LEAVING is a psychologically astute story of a second-chance love affair and its many consequences
LEAVING is a love story about and for “mature” adults. Most stories of passionate love feature young people, but LEAVING is the story of two 60-year-olds who reconnect nearly 40 years after their college love affair ended due to a misunderstanding. Sarah is a widow and Warren is married but unhappy. His wife, Janet, possesses many positive qualities but he has become dissatisfied and restless because she is not intellectually suited to him, an architect, traveler, and lover of opera. Over the years, he has realized that they are not a good match. When he runs into Sarah at the opera, he realizes she was his true love, and their connection is instantly re-established and undeniable.
Roxana Robinson expertly handles the fallout from their affair, exploring the many moral and practical consequences of their decision to proceed despite some misgivings. Sarah worries about being a homewrecker and violating the code of the sisterhood. But her concerns are no match for the intellectual and sexual passion she and Warren share. After all, he is unhappy in his marriage and the moral dilemma is his, not hers, she thinks. She’s self-aware enough to realize how cliched the situation and her rationalizations are, but she has been alone a long time and also believes she should have married Warren all those years ago. What to do?

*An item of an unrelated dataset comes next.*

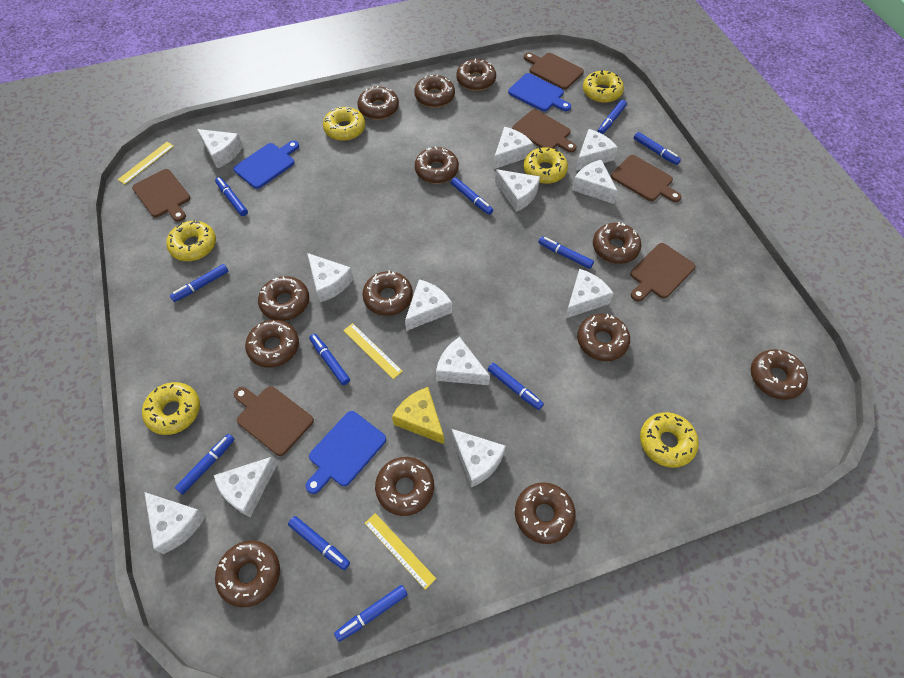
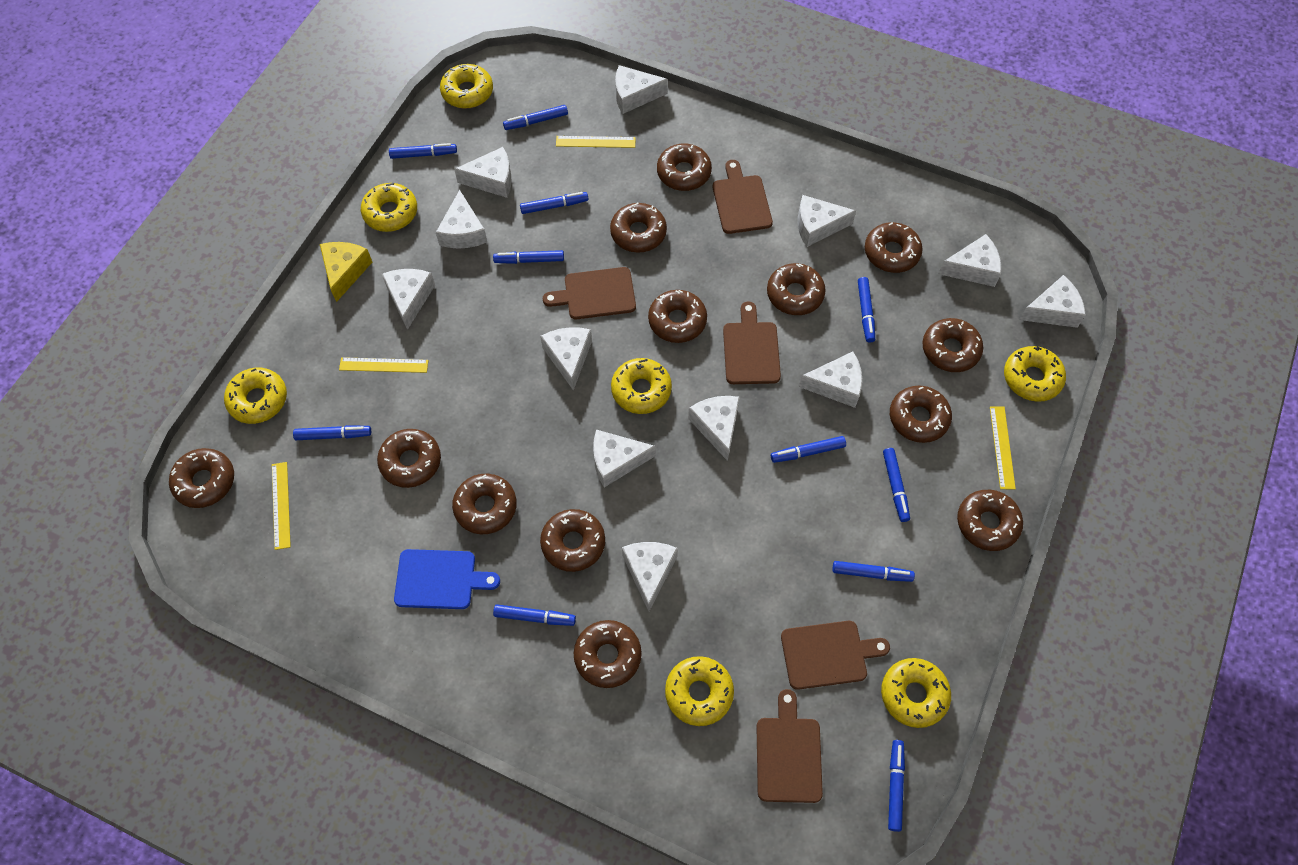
blue cutting board: [233,140,299,189] [305,411,386,494] [508,73,571,111] = 3 -> [394,549,500,609] = 1
brown cutting board: [132,169,190,222] [234,386,314,456] [512,109,577,153] [524,52,584,90] [611,155,681,202] [630,243,696,302] = 6 -> [543,267,636,319] [713,160,773,234] [723,302,781,384] [756,689,823,803] [781,621,890,690] = 5
yellow donut: [142,382,200,435] [166,220,216,261] [323,107,365,141] [524,147,568,184] [583,70,624,103] [640,412,699,468] = 6 -> [224,368,287,424] [361,183,417,232] [440,64,493,109] [611,358,672,414] [665,656,734,726] [881,658,951,728] [1004,346,1066,402] = 7
yellow ruler: [118,142,174,184] [343,323,403,379] [365,513,436,590] = 3 -> [272,462,291,550] [339,357,428,373] [556,136,636,148] [990,406,1016,490] = 4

Warren’s twenty-something daughter, Kat, is furious about his betrayal of her mother and destruction of the family unit upon which she has constructed her life. She is a fierce and determined adversary, and an expert emotional manipulator, particularly as her wedding is coming up. Her actions force Warren to examine his various identities (man, husband, father, architect/employer) in an attempt to craft a workable solution personally and practically.
Robinson allows us to see the affair from the participants’ point of view as well as from the perspective of Janet, Kat, and Sarah’s adult children, Meg and Josh. Robinson has created complex, believable characters and examines their thoughts, emotions, and actions with her usual psychologically astute approach. By the halfway mark, I saw three or four potential climaxes, all bad, but I remained absorbed in the story as it played out in a slightly different manner than I’d expected.
Like the opera at which Sarah and Warren bump into each other in the first chapter, LEAVING is about passion, honor, betrayal, and choosing the life you want. Our inability to accurately predict the consequences of these choices is just one of the reasons they often lead to heartbreak and even tragedy.